AUTHOR=Tamalunas Alexander , Wendt Amin , Springer Florian , Ciotkowska Anna , Rutz Beata , Wang Ruixiao , Huang Ru , Liu Yuhan , Schulz Heiko , Ledderose Stephan , Magistro Giuseppe , Stief Christian G. , Hennenberg Martin 

TITLE=Inhibition of Human Prostate and Bladder Smooth Muscle Contraction, Vasoconstriction of Porcine Renal and Coronary Arteries, and Growth-Related Functions of Prostate Stromal Cells by Presumed Small Molecule Gαq/11 Inhibitor, YM-254890

JOURNAL=Frontiers in Physiology

VOLUME=Volume 13 - 2022

YEAR=2022

URL=https://www.frontiersin.org/journals/physiology/articles/10.3389/fphys.2022.884057

DOI=10.3389/fphys.2022.884057

ISSN=1664-042X

ABSTRACT=Introduction: Lower urinary tract symptoms involve benign prostatic hyperplasia and overactive bladder. Medical treatment includes reduction of prostate and detrusor smooth muscle tone, and prostate growth. Current medications are marked by high discontinuation rates due to unfavourable balance between efficacy and side effects, which are cardiovascular and include hypotension, due to vasorelaxation by anticontractile LUTS medications. Agonist-induced smooth muscle contractions are caused by activation of receptor-coupled G-proteins. However, little is known about receptor- and organ-specific equipment with G-proteins. With YM-254890, a small molecule inhibitor with presumed specificity for Gαq/11 became recently available.
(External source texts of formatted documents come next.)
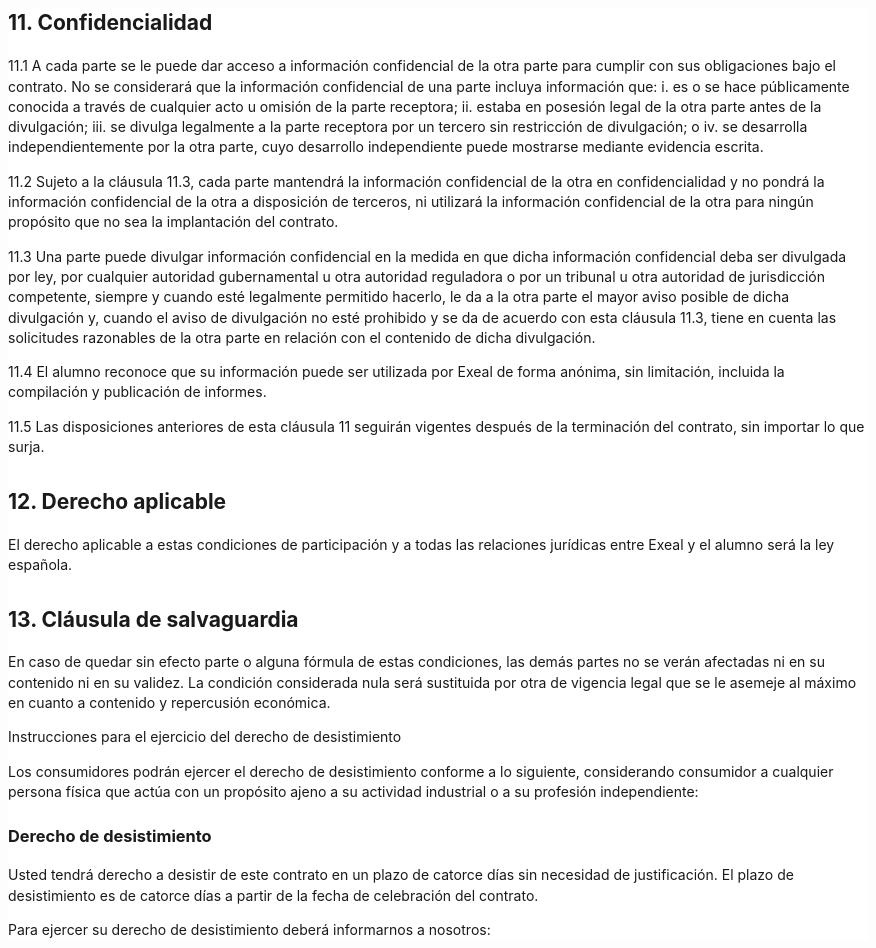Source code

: ## 11. Confidencialidad

11.1 A cada parte se le puede dar acceso a información confidencial de la otra parte para cumplir con sus obligaciones bajo el contrato. No se considerará que la información confidencial de una parte incluya información que:
  i. es o se hace públicamente conocida a través de cualquier acto u omisión de la parte receptora;
  ii. estaba en posesión legal de la otra parte antes de la divulgación;
  iii. se divulga legalmente a la parte receptora por un tercero sin restricción de divulgación; o
  iv. se desarrolla independientemente por la otra parte, cuyo desarrollo independiente puede mostrarse mediante evidencia escrita.

11.2 Sujeto a la cláusula 11.3, cada parte mantendrá la información confidencial de la otra en confidencialidad y no pondrá la información confidencial de la otra a disposición de terceros, ni utilizará la información confidencial de la otra para ningún propósito que no sea la implantación del contrato.

11.3 Una parte puede divulgar información confidencial en la medida en que dicha información confidencial deba ser divulgada por ley, por cualquier autoridad gubernamental u otra autoridad reguladora o por un tribunal u otra autoridad de jurisdicción competente, siempre y cuando esté legalmente permitido hacerlo, le da a la otra parte el mayor aviso posible de dicha divulgación y, cuando el aviso de divulgación no esté prohibido y se da de acuerdo con esta cláusula 11.3, tiene en cuenta las solicitudes razonables de la otra parte en relación con el contenido de dicha divulgación.

11.4 El alumno reconoce que su información puede ser utilizada por Exeal de forma anónima, sin limitación, incluida la compilación y publicación de informes.

11.5 Las disposiciones anteriores de esta cláusula 11 seguirán vigentes después de la terminación del contrato, sin importar lo que surja.

## 12. Derecho aplicable

El derecho aplicable a estas condiciones de participación y a todas las relaciones jurídicas entre Exeal y el alumno será la ley española.

## 13. Cláusula de salvaguardia

En caso de quedar sin efecto parte o alguna fórmula de estas condiciones, las demás partes no se verán afectadas ni en su contenido ni en su validez. La condición considerada nula será sustituida por otra de vigencia legal que se le asemeje al máximo en cuanto a contenido y repercusión económica.

Instrucciones para el ejercicio del derecho de desistimiento

Los consumidores podrán ejercer el derecho de desistimiento conforme a lo siguiente, considerando consumidor a cualquier persona física que actúa con un propósito ajeno a su actividad industrial o a su profesión independiente:

### Derecho de desistimiento

Usted tendrá derecho a desistir de este contrato en un plazo de catorce días sin necesidad de justificación. El plazo de desistimiento es de catorce días a partir de la fecha de celebración del contrato.

Para ejercer su derecho de desistimiento deberá informarnos a nosotros:
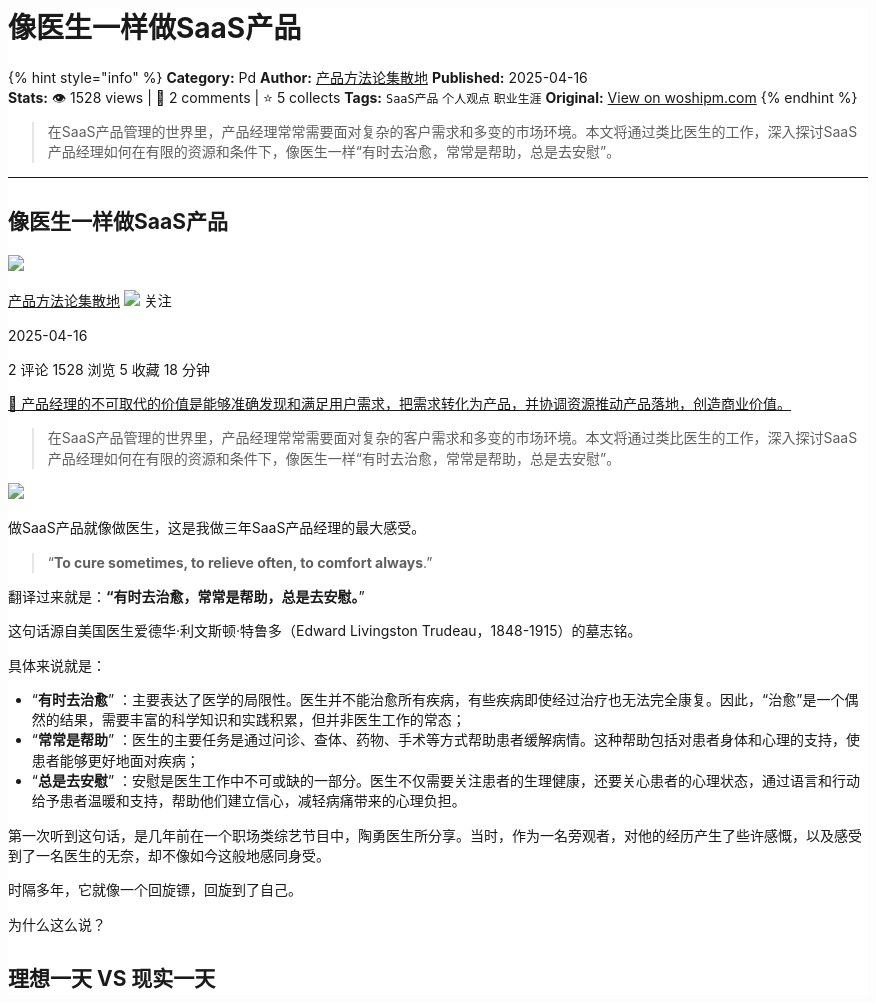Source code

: # 像医生一样做SaaS产品
{% hint style="info" %}
**Category:** Pd
**Author:** [产品方法论集散地](https://www.woshipm.com/u/280550)
**Published:** 2025-04-16  
**Stats:** 👁️ 1528 views | 💬 2 comments | ⭐ 5 collects
**Tags:** `SaaS产品` `个人观点` `职业生涯`
**Original:** [View on woshipm.com](https://www.woshipm.com/pd/6205104.html)
{% endhint %}
> 在SaaS产品管理的世界里，产品经理常常需要面对复杂的客户需求和多变的市场环境。本文将通过类比医生的工作，深入探讨SaaS产品经理如何在有限的资源和条件下，像医生一样“有时去治愈，常常是帮助，总是去安慰”。

---

## 像医生一样做SaaS产品

[![](https://image.woshipm.com/wp-files/2022/07/FFGvOQGqmRO1GCICSBcn.jpg!/both/72x72)](https://www.woshipm.com/u/280550)

[产品方法论集散地](https://www.woshipm.com/u/280550) ![](https://static.woshipm.com/tag/1121_1@2x.png) 关注

2025-04-16

2 评论 1528 浏览 5 收藏 18 分钟

[🔗 产品经理的不可取代的价值是能够准确发现和满足用户需求，把需求转化为产品，并协调资源推动产品落地，创造商业价值。](https://ke.qidianla.com/courses/90pm)

> 在SaaS产品管理的世界里，产品经理常常需要面对复杂的客户需求和多变的市场环境。本文将通过类比医生的工作，深入探讨SaaS产品经理如何在有限的资源和条件下，像医生一样“有时去治愈，常常是帮助，总是去安慰”。

![](https://image.woshipm.com/2023/04/20/2f53941a-df4b-11ed-8399-00163e0b5ff3.jpg)

做SaaS产品就像做医生，这是我做三年SaaS产品经理的最大感受。

> “**To cure sometimes, to relieve often, to comfort always**.”

翻译过来就是：**“有时去治愈，常常是帮助，总是去安慰。**”

这句话源自美国医生爱德华·利文斯顿·特鲁多（Edward Livingston Trudeau，1848-1915）的墓志铭。

具体来说就是：

*   “**有时去治愈**” ：主要表达了医学的局限性。医生并不能治愈所有疾病，有些疾病即使经过治疗也无法完全康复。因此，“治愈”是一个偶然的结果，需要丰富的科学知识和实践积累，但并非医生工作的常态；
*   “**常常是帮助**” ：医生的主要任务是通过问诊、查体、药物、手术等方式帮助患者缓解病情。这种帮助包括对患者身体和心理的支持，使患者能够更好地面对疾病；
*   “**总是去安慰**” ：安慰是医生工作中不可或缺的一部分。医生不仅需要关注患者的生理健康，还要关心患者的心理状态，通过语言和行动给予患者温暖和支持，帮助他们建立信心，减轻病痛带来的心理负担。

第一次听到这句话，是几年前在一个职场类综艺节目中，陶勇医生所分享。当时，作为一名旁观者，对他的经历产生了些许感慨，以及感受到了一名医生的无奈，却不像如今这般地感同身受。

时隔多年，它就像一个回旋镖，回旋到了自己。

为什么这么说？

## 理想一天 VS 现实一天
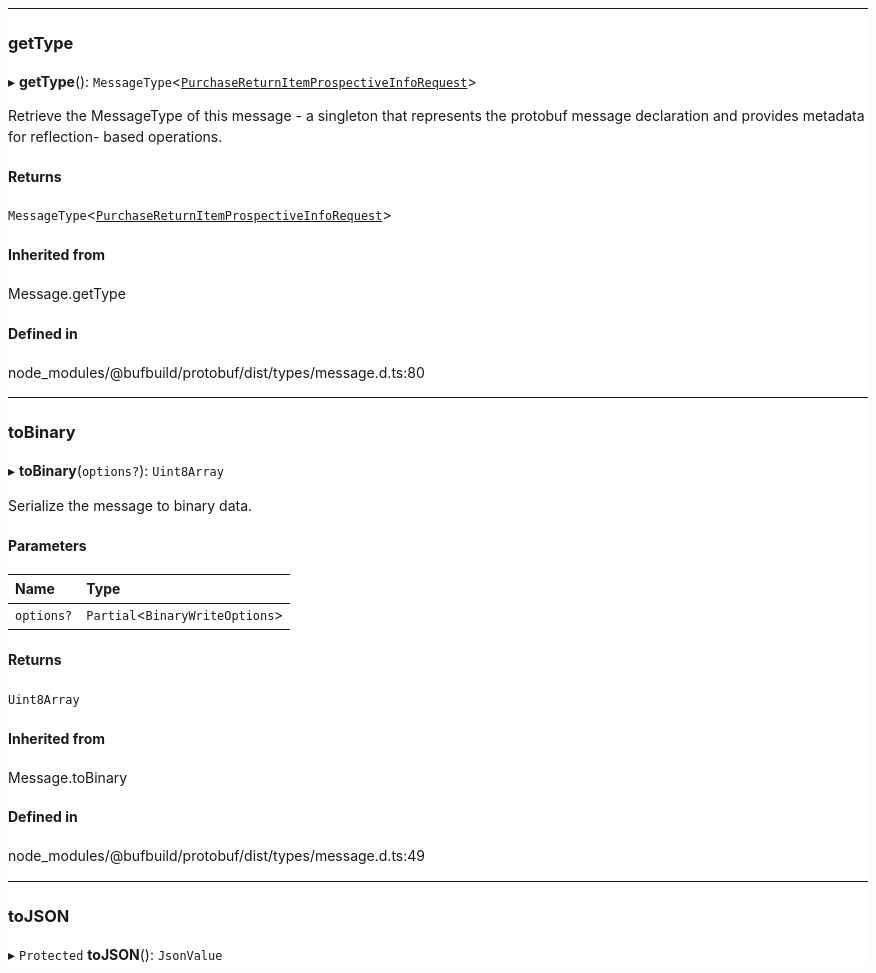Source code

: ___

### getType

▸ **getType**(): `MessageType`<[`PurchaseReturnItemProspectiveInfoRequest`](PurchaseReturnItemProspectiveInfoRequest.md)\>

Retrieve the MessageType of this message - a singleton that represents
the protobuf message declaration and provides metadata for reflection-
based operations.

#### Returns

`MessageType`<[`PurchaseReturnItemProspectiveInfoRequest`](PurchaseReturnItemProspectiveInfoRequest.md)\>

#### Inherited from

Message.getType

#### Defined in

node_modules/@bufbuild/protobuf/dist/types/message.d.ts:80

___

### toBinary

▸ **toBinary**(`options?`): `Uint8Array`

Serialize the message to binary data.

#### Parameters

| Name | Type |
| :------ | :------ |
| `options?` | `Partial`<`BinaryWriteOptions`\> |

#### Returns

`Uint8Array`

#### Inherited from

Message.toBinary

#### Defined in

node_modules/@bufbuild/protobuf/dist/types/message.d.ts:49

___

### toJSON

▸ `Protected` **toJSON**(): `JsonValue`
Here, we investigated effects of YM-254890 on prostate, bladder and vascular smooth muscle contraction, and on growth-related functions in prostate stromal cells. Methods: Contractions of human prostate and detrusor tissues, porcine renal and coronary arteries were induced in organ bath. Proliferation (EdU assay), growth (colony formation), apoptosis and cell death (flow cytometry), viability (CCK-8) and actin organization (phalloidin staining) were studied in cultured human prostate stromal cells (WPMY-1). Results: Contractions by α1-adrenergic agonists, U46619 and endothelin-1 were nearly completely inhibited by YM-254890 (30nM) in prostate tissues. Contractions by cholinergic agonists, U46619 and endothelin-1 were partly inhibited in detrusor tissues. Contractions by α1-adrenergic agonists, U46619 and endothelin-1 were strongly, but not fully inhibited in renal arteries. Contractions by cholinergic agonists were completely, but by U46619 and endothelin-1 only partly inhibited in coronary arteries. In WPMY-1 cells, YM-254890 caused breakdown of actin polymerization and organization, and obvious, but clearly limited decreases of proliferation rate, colony formation and viability, and slightly increased apoptosis. Conclusions: Intracellular post-receptor signaling pathways are shared by Gαq-coupled contractile receptors in multiple smooth muscle-rich organs, but to different extent. While inhibition of Gαq/11 causes actin breakdown, anti-proliferative effects were detectable but clearly limited. Together this may aid in developing future pharmaceutical targets for LUTS and antihypertensive medication.